When you are done your window should look like:
- Configure File Content: Switch to the 'Content' tab and do the following:
- Separator: Clear and click the 'Insert TAB' button.
- Header: Check the 'Header' checkbox
- Format: Select 'Unix'
When you are done your window should look like:
- Configure the Input Fields: Switch to the 'Fields' tab and do the following:
- Click the 'Get Fields' Button
- When prompted for 'Number of sample lines' use 100 and click 'OK'
- Change the 'Type' for the 'key' field to 'String' and the 'Length' to 20.
When you are done your window should look like:
Click 'OK' to close the window.
- Add a HBase Output Step: You are going to store your data in HBase, so expand the 'Hadoop' section of the Design palette and drag a 'HBase Output' node onto the transformation canvas. Your transformation should look like:
- Connect the Input and Output steps: Hover the mouse over the 'Text file input' node and a tooltip will appear. Click on the output connector (the green arrow pointing to the right) and drag a connector arrow to the 'HBase Output' node. Your canvas should look like:
- Edit the HBase Output Step: Double-click on the 'HBase Output' node to edit its properties. Enter this information:
- Zookeeper host(s): A comma separated list of your HBase Zookeeper Hosts. For local single node clusters use 'localhost'.

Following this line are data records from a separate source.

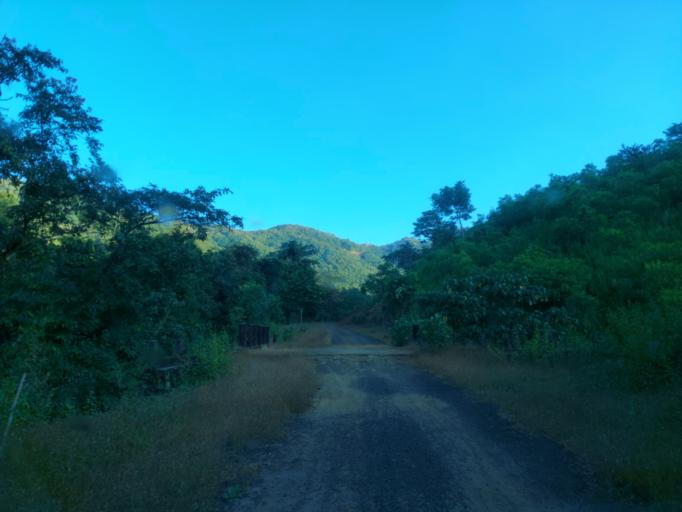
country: IN
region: Maharashtra
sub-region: Sindhudurg
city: Kudal
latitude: 16.0774
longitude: 73.8266
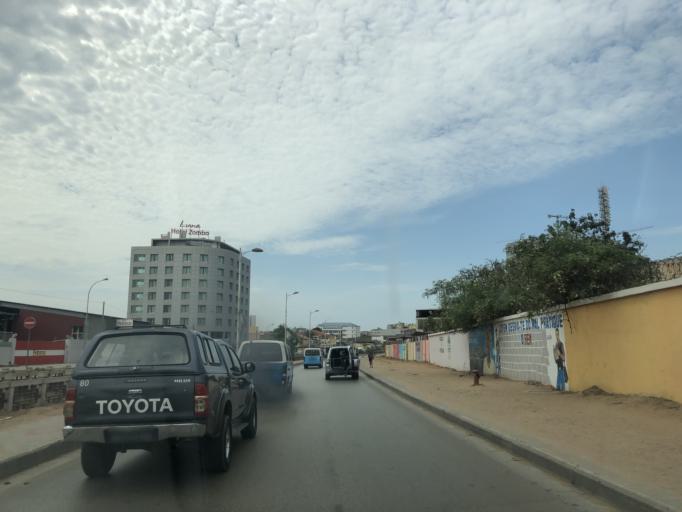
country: AO
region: Luanda
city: Luanda
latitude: -8.8295
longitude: 13.2550
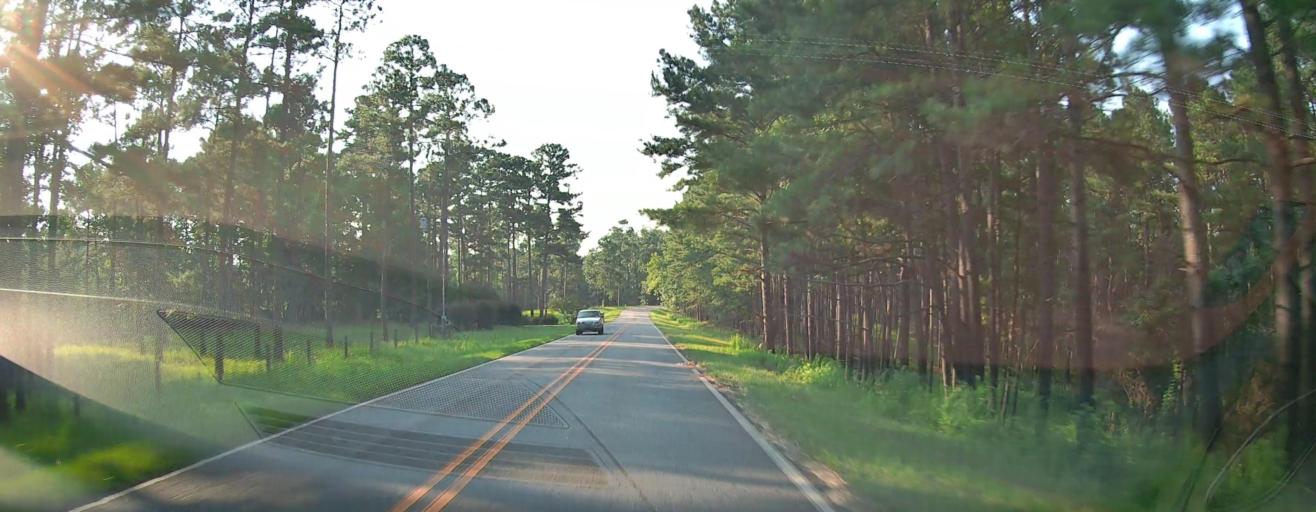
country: US
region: Georgia
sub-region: Bibb County
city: West Point
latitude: 32.8782
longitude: -83.8318
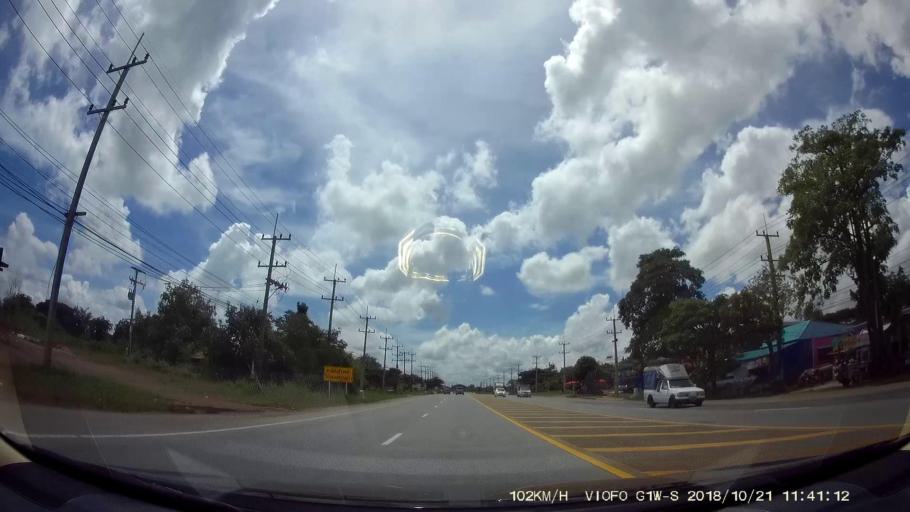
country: TH
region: Chaiyaphum
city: Chaiyaphum
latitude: 15.7023
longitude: 102.0148
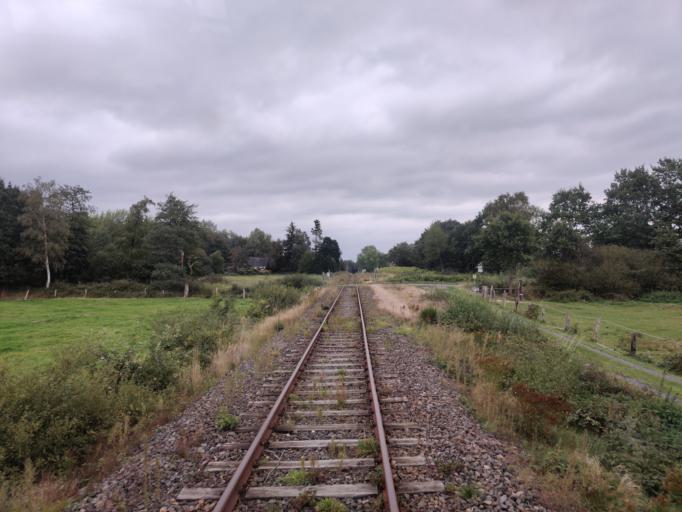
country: DE
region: Lower Saxony
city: Gnarrenburg
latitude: 53.4122
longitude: 9.0125
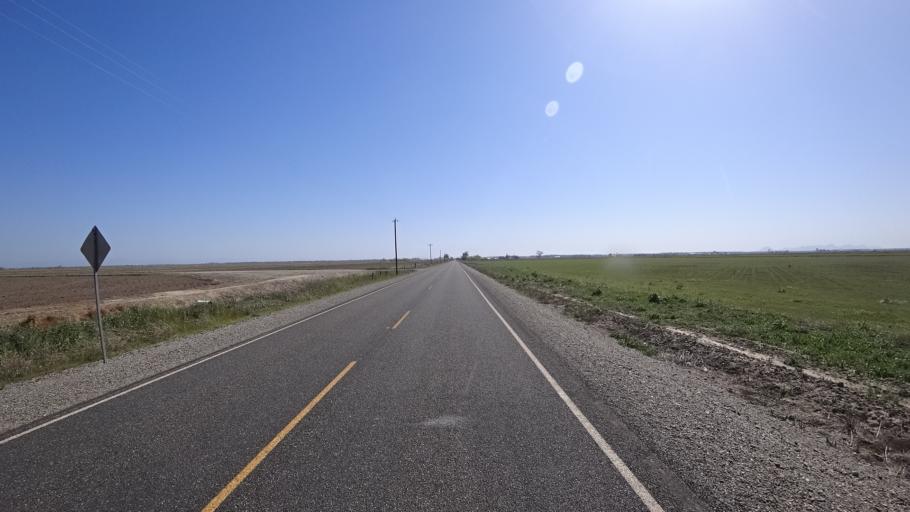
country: US
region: California
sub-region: Glenn County
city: Willows
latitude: 39.4578
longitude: -122.0621
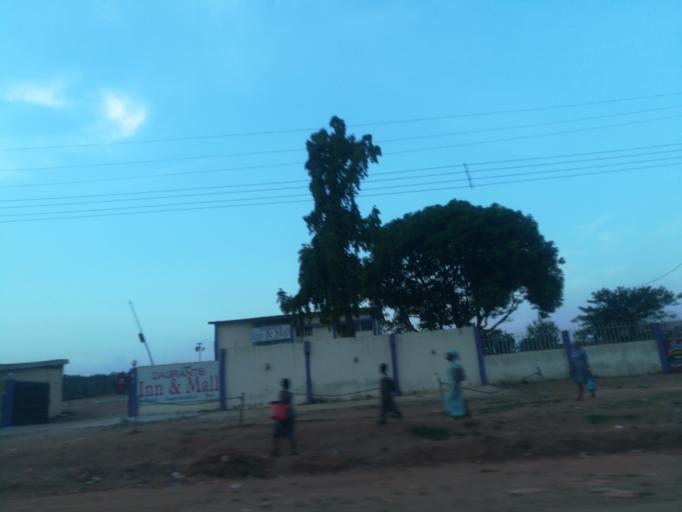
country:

- Zookeeper port: The port for your Zookeeper hosts. By default this is '5181'.
When you are done your window should look like:
- Create a HBase Mapping: You need to tell Pentaho how to store the data in HBase, so switch to the 'Create/Edit mappings' tab and do the following:
- HBase table name: Select 'weblogs'.
- Mapping name: Enter 'pageviews'.
- Click the 'Get incoming fields' button.
- For the alias 'key' change the 'Key' column to 'Y', empty the 'Column family' and 'Column name' fields and set the 'Type' field to 'String'
- Click the 'Save mapping' button.
When you are done your window should look like:
- Finish Configuring the Connection: You need to tell the HBase output to use the mapping you just created, so switch back to the 'Configure connection' tab and do the following:
- Click the 'Get table names' button.
- HBase table name: Select 'weblogs'.
- Click the 'Get mappings for the specified table' button.
- Mapping name: Select 'pageviews'.
When you are done your window should look like:
Click 'OK' to close the window.
- Save the Transformation: Choose 'File' -> 'Save as...' from the menu system. Save the transformation as 'load_hbase.kjb' into a folder of your choice.
- Run the Transformation: Choose 'Action' -> 'Run' from the menu system or click on the green run button on the transformation toolbar. A 'Execute a transformation' window will open. Click on the 'Launch' button. An 'Execution Results' panel will open at the bottom of the PDI window and it will show you the progress of the transformation as it runs. After several seconds the transformation should finish successfully:
If any errors occurred the job step that failed will be highlighted in red and you can use the 'Logging' tab to view error messages.
Check HBase
- Open the HBase Shell: Open the HBase shell so you can check that your table loaded by entering 'hbase shell' at the command line.
- Scan the Table: You want to scan the table to ensure data loaded, so run the following command.
scan 'weblogs'
- Close the HBase Shell: You are done with the HBase Shell for now, so close it by entering 'quit' in the HBase Shell.
Summary
During this guide you learned how to load HBase using PDI. Other guides in this series cover how to get data out of HBase, and report on data in HBase.